Em três horas e meia de apresentação o 86° Academy Awards entregou 24 prêmios, colocando novos nomes na história do Cinema. Se para nós, brasileiros, ainda não foi a vez de trazer o carequinha dourado para casa, podemos nos contentar com a companhia de Leonardo DiCaprio, que mobilizou até uma corrente de orações online mas, pela quinta vez, saiu do Dolby sem prêmio. Vem, Leo, vem chorar aqui com a gente.
“Filme: Gravidade” oi??
OI Isabel, obrigado por informar o erro.
Já foi corrigido.
Abs!
Por falta do que fazer nas férias e por saltarem-me aos olhos, digo alguns outros erros que encontrei:
June Squibb não é, nem de perto, a indicada mais velha. Só em atriz coadjuvante temos Gloria Stuart, por Titanic, e Ruby Dee por American Gangster.
Kristen Anderson-Lopez não completou o EGOT – Emmy-Grammy-Oscar-Tony; o marido, sim.
Monuments Men, de George Clooney, ou “Caçadores de Obras-Primas” no Brasil, não era elegível.
O candidato com o pior aproveitamento da história ainda é Kevin O’Connell, indicado 20 vezes e perdeu as vinte. Greg P. Russell chega perto perdendo as dezesseis vezes que foi indicado. E, claro, John Williams que tem quase 50 indicações e ganhou apenas cinco.
E Walt Disney foi indicado 59 vezes, então essa conta não bate.
Desculpe-me se soei pedante.
Aquele abraço
Olá Bruno,
Obrigado por suas considerações e correções.
Aqui vão meus erros, cometidos por uma escrita apressada, no calor do momento:
June Squibb foi a indicada mais velha dos do Oscar deste ano. Gloria Stuart e Emmanuela Riva foram indicadas mais velhas mesmo, porém Ruby Dee não: indicada por American Gangster, de 2007, quando tinha 83 anos. O erro ocorreu por uma falha de tradução minha, assistindo a apresentação no áudio original: SE tivesse ganho, June teria se tornado a mais velha a receber um Oscar, considerando que Chris Plummer, hoje com 84, recebeu o seu aos 82.

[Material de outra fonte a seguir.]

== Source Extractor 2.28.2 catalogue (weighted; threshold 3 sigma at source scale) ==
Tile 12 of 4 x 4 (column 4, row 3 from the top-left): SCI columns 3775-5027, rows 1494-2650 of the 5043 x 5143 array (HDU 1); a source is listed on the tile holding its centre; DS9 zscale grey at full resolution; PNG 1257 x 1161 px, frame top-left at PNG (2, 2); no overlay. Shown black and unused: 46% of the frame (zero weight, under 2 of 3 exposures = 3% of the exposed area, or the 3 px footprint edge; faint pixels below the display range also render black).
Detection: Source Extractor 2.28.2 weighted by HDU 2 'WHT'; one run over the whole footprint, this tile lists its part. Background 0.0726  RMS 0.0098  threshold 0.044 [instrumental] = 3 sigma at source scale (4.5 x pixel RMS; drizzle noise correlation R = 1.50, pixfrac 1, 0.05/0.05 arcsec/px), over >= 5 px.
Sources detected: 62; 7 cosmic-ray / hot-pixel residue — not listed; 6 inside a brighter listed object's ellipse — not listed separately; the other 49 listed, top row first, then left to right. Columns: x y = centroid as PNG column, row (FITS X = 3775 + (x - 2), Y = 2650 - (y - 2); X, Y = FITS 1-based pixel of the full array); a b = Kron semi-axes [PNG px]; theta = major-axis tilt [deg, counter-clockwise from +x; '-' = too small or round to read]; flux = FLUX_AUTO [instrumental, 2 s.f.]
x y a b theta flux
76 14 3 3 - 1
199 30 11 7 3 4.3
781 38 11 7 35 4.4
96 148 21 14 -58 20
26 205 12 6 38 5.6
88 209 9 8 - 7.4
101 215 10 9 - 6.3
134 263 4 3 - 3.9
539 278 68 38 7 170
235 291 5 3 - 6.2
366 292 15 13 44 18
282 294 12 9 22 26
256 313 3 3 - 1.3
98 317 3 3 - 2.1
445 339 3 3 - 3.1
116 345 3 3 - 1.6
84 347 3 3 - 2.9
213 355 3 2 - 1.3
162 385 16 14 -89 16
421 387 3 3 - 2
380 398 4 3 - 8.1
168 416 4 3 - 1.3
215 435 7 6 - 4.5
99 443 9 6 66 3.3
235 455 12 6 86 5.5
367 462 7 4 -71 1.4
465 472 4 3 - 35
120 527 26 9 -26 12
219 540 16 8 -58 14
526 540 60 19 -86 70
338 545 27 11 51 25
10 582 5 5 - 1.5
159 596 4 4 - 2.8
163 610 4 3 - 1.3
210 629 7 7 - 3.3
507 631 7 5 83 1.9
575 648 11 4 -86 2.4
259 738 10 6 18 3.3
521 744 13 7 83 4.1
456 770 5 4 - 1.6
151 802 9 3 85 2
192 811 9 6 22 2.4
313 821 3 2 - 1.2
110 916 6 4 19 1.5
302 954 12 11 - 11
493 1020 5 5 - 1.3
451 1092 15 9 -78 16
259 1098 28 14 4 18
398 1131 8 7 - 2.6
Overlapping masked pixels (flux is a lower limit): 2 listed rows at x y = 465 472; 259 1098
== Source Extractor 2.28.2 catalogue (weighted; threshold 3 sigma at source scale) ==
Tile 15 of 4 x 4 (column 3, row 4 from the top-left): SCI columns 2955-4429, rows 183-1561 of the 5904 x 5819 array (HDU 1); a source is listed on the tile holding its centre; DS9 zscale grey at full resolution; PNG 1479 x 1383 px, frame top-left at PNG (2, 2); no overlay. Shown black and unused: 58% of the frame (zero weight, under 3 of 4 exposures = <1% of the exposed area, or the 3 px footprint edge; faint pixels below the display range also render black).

Sobre o casal Lopez: realmente errei. Apenas o marido fechou o circuíto, e é importante lembrar que levou o Daytime Emmy, sendo apenas indicado ao Primetime Emmy.
Sobre Caçadores de Obras-Primas, realmente Clooney mudou a data de lançamento nos EUA para 7 de Fevereiro, repercutindo com estrondo entre a crítica especializada, que não sabia s’ele evitava um confronto direto com grandes nomes, como Scorsese, no Oscar, ou apenas por decisões de mercado. Há quem diga que Clooney desistiu d’uma competição direta, dada as críticas mornas que o filme recebera, diante dos projetos de altíssima qualidade que apareciam como favoritos.
Sobre os derrotados, realmente me apressei nessa conta: Greg P. Russell é o grande perdedor. John Williams recebeu 49 indicações, em 33 anos diferentes, vencendo 5. Sua última derrota fora nesse ano, com A Menina que Roubava Livros. No IMDB Walt Disney consta 6o indicações, 3 prêmios honorários e outras 22 vitórias.
Você não fora pedante, mas muito útil.
Peço desculpa a todos pelos erros.
Obrigado, abs!
Vinicius,
Eu que agradeço pela atenção. Entendo bem como é ter que escrever um texto sobre algo tão recente, sem perder a novidade do assunto.
Quanto a Ruby Dee, só indiquei que ela era mais velha naquele momento em que foi indicada à Atriz Coadjuvante que June Squibb neste ano. Mas chega dessas divagações.